CAN-BUSモジュールはすでにデフォルト値が書き込まれているようですが、デフォルト値が不明なこともあり、すべての信号を取り出せるように設定しました。
なお、N-WGNのOBD2通信規格は ISO157654-4 29bitID とのことなのでGitHubで紹介されている”setting.ino”ファイルのフィルタ設定を以下に改造しました。

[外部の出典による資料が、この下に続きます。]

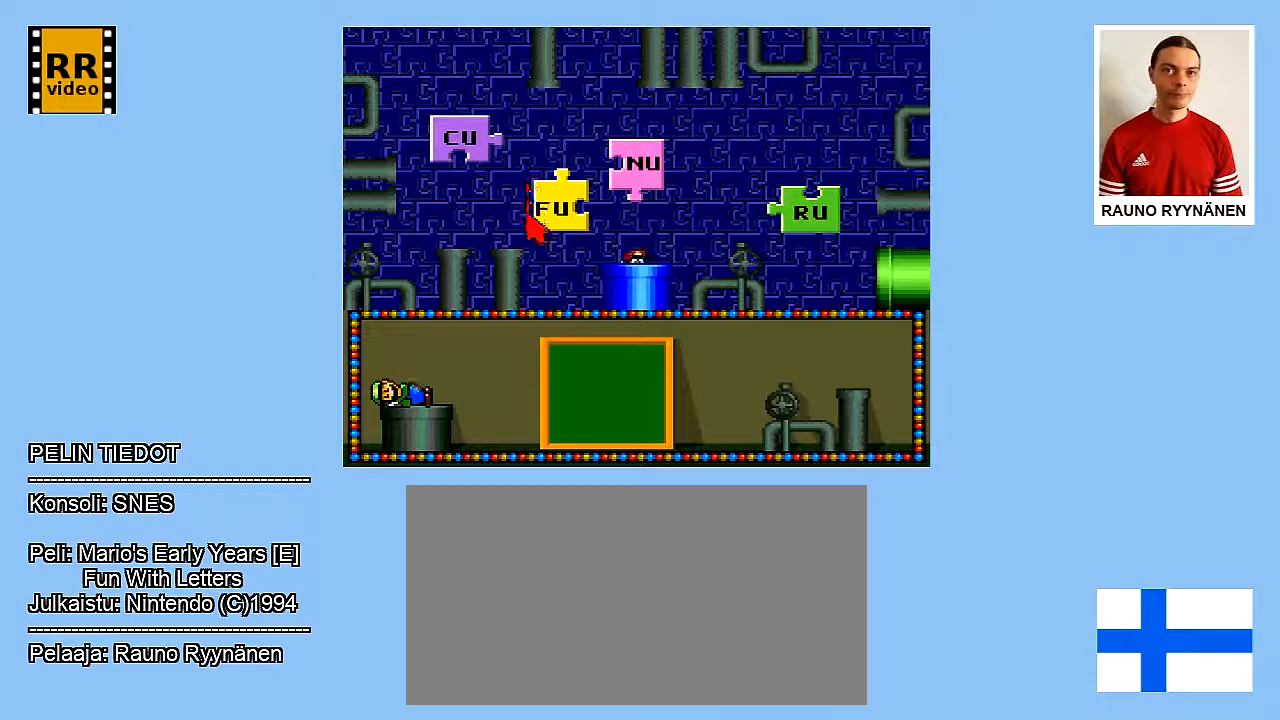
{"buttons": [], "events": [[367, "DPAD_DOWN", "up"]]}
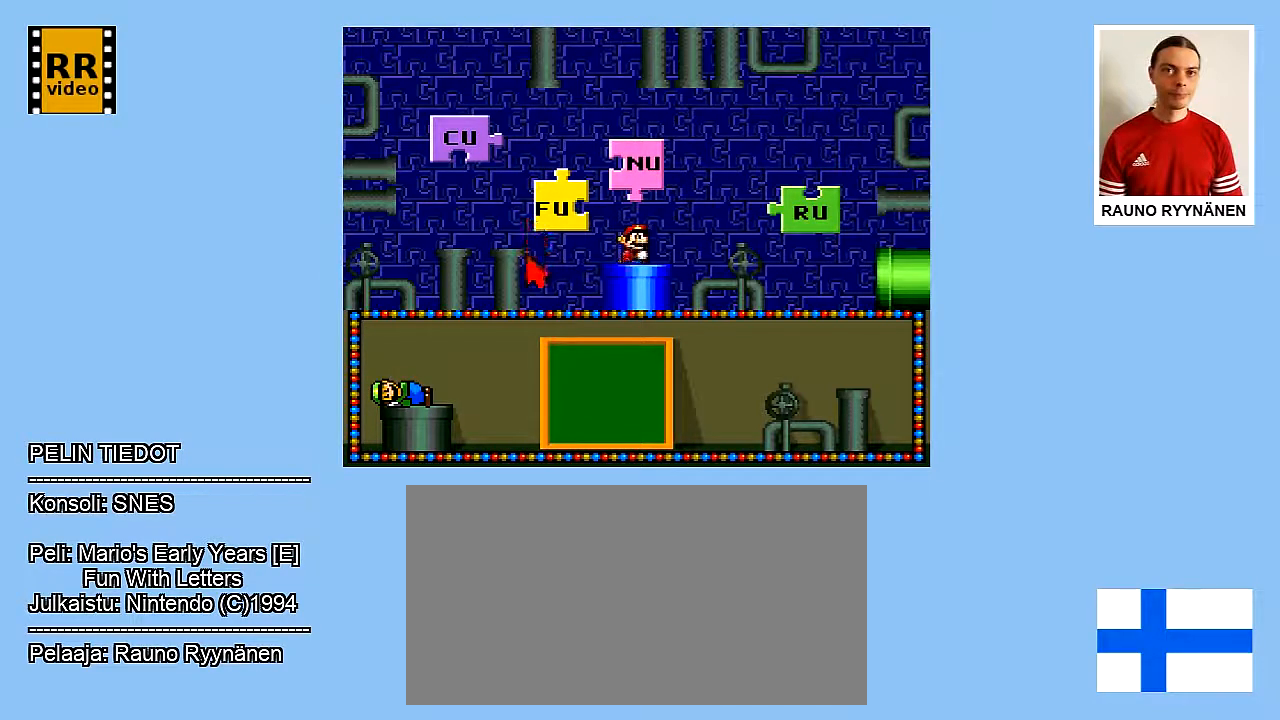
{"buttons": ["DPAD_LEFT"], "events": [[67, "DPAD_LEFT", "down"]]}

// MASK&FILE EXAMPLE OF SERIAL CAN MODULE
// SUPPORT: joney.sui@longan-labs.cc
#include <Serial_CAN_Module.h>
#include <SoftwareSerial.h>

Serial_CAN can;

#define STANDARD_CAN_11BIT      0       // 29Bitの場合は 0 にする

#if STANDARD_CAN_11BIT
unsigned long mask[4] = 
{
    0, 0x7FC,                // ext, maks 0
    0, 0x7FC,                // ext, mask 1
};

unsigned long filt[12] = 
{
    0, 0x7E8,                // ext, filt 0
    0, 0x7E8,                // ext, filt 1
    0, 0x7E8,                // ext, filt 2
    0, 0x7E8,                // ext, filt 3
    0, 0x7E8,                // ext, filt 4
    0, 0x7E8,                // ext, filt 5
};

#else
unsigned long mask[4] =
{
    1, 0x00000000,               // ext, maks 0 ※すべてのデータが通るようにした
    1, 0x00000000,               // ext, maks 1 ※すべてのデータが通るようにした
};
 
unsigned long filt[12] =
{
    1, 0x00000000,                // ext, filt 0 ※すべてのデータが通るようにした
    1, 0x00000000,                // ext, filt 1
    1, 0x00000000,                // ext, filt 2
    1, 0x00000000,                // ext, filt 3
    1, 0x00000000,                // ext, filt 4
    1, 0x00000000,                // ext, filt 5
};
#endif

void set_mask_filt()
{
    /*
     * set mask, set both the mask to 0x3ff
     */
MASK:
    if(can.setMask(mask))
    {
        Serial.println("set mask ok");
    }
    else
    {
        Serial.println("set mask fail, try again.");
        goto MASK;
    }
FILT:
    /*
     * set filter, we can receive id from 0x04 ~ 0x09
     */
    if(can.setFilt(filt))
    {
        Serial.println("set filt ok");
    }
    else 
    {
        Serial.println("set filt fail, try again");
        goto FILT;
    }
    
}

void setup()
{
    Serial.begin(9600);
    while(!Serial.available());
    can.begin(D2, D3 9600);      // Rx-Pin No, Tx-Pin No, Baudrate  ※D2とD3端子を使用するようにした

    set_mask_filt();

}

void loop()
{

}

// END FILE

同様にdemo.inoファイル内に記述されている次の2行も変更します。
#define STANDARD_CAN_11BIT   0
can.begin(D2, D3 9600);

おわりに

整理しますと、次の3点を変更しdemo.inoファイルを使用して無事にエンジン回転数と車速の取得をすることができましたが、”Engine coolant temperature”と”Intake air temperature”は取得できませんでした。
PIDについてネット検索して調べてみると取得できるデータは車により異なるようで、利用可能なパラメータID(PID)を調査してプログラムスケッチを書き換える必要があります。

① CAN-BUSモジュールをWio Terminal用バッテリベースのGroveアナログ/デジタルポート(D2,D3)コネクタに接続
② プログラムスケッチのフィルタ設定の変更
③ プログラムスケッチのシリアル通信ポート番号の変更

出来てしまえば簡単なことですが、サイトに記載の手順通りに行っても私と同じように上手く動かせずあきらめていた方がいらっしゃいましたらぜひ試してみて下さい。